Я смотрел на них с помоста. Это был Новгород — гордый, упрямый, тот, что не гнулся ни под кем, пока не решит сам. По обычаю, вече собиралось не просто так — был порядок, который держался веками. Сначала сходились выборные — те, кого звали «мужи честные», что говорили от имени улиц, от концов города. Я видел их — крепких, широкоплечих, в рубахах с вышивкой. Они выходили вперед, становились у помоста, переглядывались, шептались. За ними тянулись остальные — кто побогаче, кто победнее, но все с правом голоса, все с правом кричать, спорить и решать.

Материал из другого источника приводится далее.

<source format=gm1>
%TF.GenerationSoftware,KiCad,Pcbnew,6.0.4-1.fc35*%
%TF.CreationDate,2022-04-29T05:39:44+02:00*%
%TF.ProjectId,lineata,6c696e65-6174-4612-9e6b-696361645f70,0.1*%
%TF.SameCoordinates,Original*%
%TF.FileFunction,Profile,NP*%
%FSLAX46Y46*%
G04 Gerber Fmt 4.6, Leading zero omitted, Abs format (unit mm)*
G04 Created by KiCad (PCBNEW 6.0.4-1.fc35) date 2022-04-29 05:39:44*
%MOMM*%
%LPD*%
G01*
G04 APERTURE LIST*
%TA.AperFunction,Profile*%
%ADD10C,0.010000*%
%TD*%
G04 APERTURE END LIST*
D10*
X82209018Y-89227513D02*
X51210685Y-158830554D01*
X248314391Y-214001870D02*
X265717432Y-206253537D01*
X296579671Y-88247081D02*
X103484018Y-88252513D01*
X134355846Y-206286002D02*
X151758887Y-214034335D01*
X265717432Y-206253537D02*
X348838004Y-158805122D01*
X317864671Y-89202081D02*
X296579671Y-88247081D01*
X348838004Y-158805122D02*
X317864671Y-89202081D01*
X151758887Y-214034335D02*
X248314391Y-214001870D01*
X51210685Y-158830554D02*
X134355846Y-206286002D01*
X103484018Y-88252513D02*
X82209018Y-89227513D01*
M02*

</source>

Добрыня стоял внизу, у помоста, смотрел на с каменным лицом. Такшонь стоял тут же. Веслава с Ратибором подошли ближе, встали рядом с Добрыней. Вот моя команда. Мой ближний круг.
Полчаса прошло, как я крикнул про вече. Люди шептались, переглядывались, но никто не кричал, никто не лез вперед. Ждали.

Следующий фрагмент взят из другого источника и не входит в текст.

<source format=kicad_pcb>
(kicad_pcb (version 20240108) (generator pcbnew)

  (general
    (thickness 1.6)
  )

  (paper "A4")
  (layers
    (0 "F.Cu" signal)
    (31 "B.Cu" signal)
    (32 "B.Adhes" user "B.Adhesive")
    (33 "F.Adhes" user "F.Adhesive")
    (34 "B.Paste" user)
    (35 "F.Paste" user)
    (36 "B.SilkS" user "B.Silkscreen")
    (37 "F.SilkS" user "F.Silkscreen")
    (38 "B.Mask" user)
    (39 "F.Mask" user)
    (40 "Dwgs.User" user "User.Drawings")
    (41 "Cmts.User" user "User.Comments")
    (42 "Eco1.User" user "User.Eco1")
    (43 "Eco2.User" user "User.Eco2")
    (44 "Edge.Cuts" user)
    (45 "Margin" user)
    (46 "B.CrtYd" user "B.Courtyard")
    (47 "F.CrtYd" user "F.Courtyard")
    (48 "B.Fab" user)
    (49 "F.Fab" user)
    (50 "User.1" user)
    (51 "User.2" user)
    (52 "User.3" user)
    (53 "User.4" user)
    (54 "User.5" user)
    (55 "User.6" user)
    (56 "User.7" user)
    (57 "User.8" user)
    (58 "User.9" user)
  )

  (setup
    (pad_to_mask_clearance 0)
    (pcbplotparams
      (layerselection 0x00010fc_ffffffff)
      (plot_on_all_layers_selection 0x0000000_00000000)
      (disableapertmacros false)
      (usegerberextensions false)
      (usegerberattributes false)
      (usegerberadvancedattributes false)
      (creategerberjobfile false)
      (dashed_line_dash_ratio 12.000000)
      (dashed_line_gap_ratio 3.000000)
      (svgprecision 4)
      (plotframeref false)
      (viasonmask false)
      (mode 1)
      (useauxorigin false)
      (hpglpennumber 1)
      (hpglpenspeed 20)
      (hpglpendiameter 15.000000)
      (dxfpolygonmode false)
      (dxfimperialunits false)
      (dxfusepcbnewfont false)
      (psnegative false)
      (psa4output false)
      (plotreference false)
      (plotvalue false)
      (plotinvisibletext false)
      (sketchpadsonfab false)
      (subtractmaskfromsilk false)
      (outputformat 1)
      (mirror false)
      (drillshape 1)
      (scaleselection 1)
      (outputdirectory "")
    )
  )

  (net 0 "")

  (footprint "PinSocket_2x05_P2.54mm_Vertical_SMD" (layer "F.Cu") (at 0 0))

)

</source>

Я вдохнул — холодный воздух резанул горло, пах дымом и кровью, что все еще липла к моим рукам. Выдохнул, пар вырвался изо рта, смешался с дымом, что стелился над площадью. Пора. Шагнул к краю помоста, сапоги гулко стукнули по доскам, и поднял голову. Тишина навалилась, тяжелая, как мокрый плащ, — все замолчали, даже шепот стих. Сотни глаз смотрели на меня, ждали, чего я скажу, чего потребую. Я сжал кулаки, кровь на ладонях засохла, стянула кожу, но я не замечал. Глянул на своих — на Добрыню, на Такшоня, на Веславу с Ратибором, на дружинников, что стояли передо мной, как стена, что еще не рухнула. Потом перевел взгляд на новгородцев.